Monday, August 14, 2017

Tokyo




Tokyo is blessed with heaps of samba bands. I was told that it was something to do with a government sponsored cultural exchange programme, where the Japanese sent farmers to Brazil and got samba drummers and dancers in return. That might be the abridged version, but it sure sounds like a bloody good deal to me.


The city is massive and has spawned scores of samba bands to support happiness and joy amongst the teeming and thronging population. I remember the last Brazilian Ambassador to NZ, who was a solid Batucada fan, saying that the only two countries where he had worked, where he thought they truly got the joy and passion of the original (not just the technical and repertoire) were Japan and NZ. I thought he was being generous towards us because he worked here, but practicing with these guys, I reckon I now know what he meant.


I had a marvellous guide in the shape of Anri.

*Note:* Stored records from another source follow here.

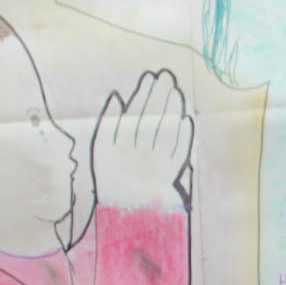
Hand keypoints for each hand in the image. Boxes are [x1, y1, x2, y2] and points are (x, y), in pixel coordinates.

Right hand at [90, 69, 194, 210]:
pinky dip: (183, 133)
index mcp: (121, 141)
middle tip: (167, 76)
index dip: (145, 92)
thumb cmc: (111, 174)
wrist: (126, 208)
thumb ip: (108, 121)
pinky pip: (180, 147)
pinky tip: (185, 118)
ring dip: (173, 108)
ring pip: (168, 128)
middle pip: (154, 115)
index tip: (151, 77)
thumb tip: (116, 96)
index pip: (136, 110)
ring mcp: (158, 159)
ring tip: (176, 91)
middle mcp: (140, 147)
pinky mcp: (172, 170)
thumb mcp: (100, 147)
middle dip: (161, 93)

I was whisked along to a six hour rehearsal (just thirty minutes more!) with Liberdade , in preparation for the upcoming Asukasa carnival - famous as the biggest samba carnival in the northern hemisphere. A shame I couldn't stay the whole month for the main event, but the gravity of reality was slowly pulling me back towards the nine to five.



There were loads of dancers, loads of bateria, lots of song, lots of laughs, and a metronome.
And we have another convert to the sacred brother and sisterhood of Batucada. Once you don the t-shirt there is no turning back.



I also did a midweek samba soiree to see Saude play near my hotel. I would have been foolish to pass the opportunity up. I was greeted with ripping Manguiera from Yokohama and a bunch of my old pals from Liberdade. Whoop!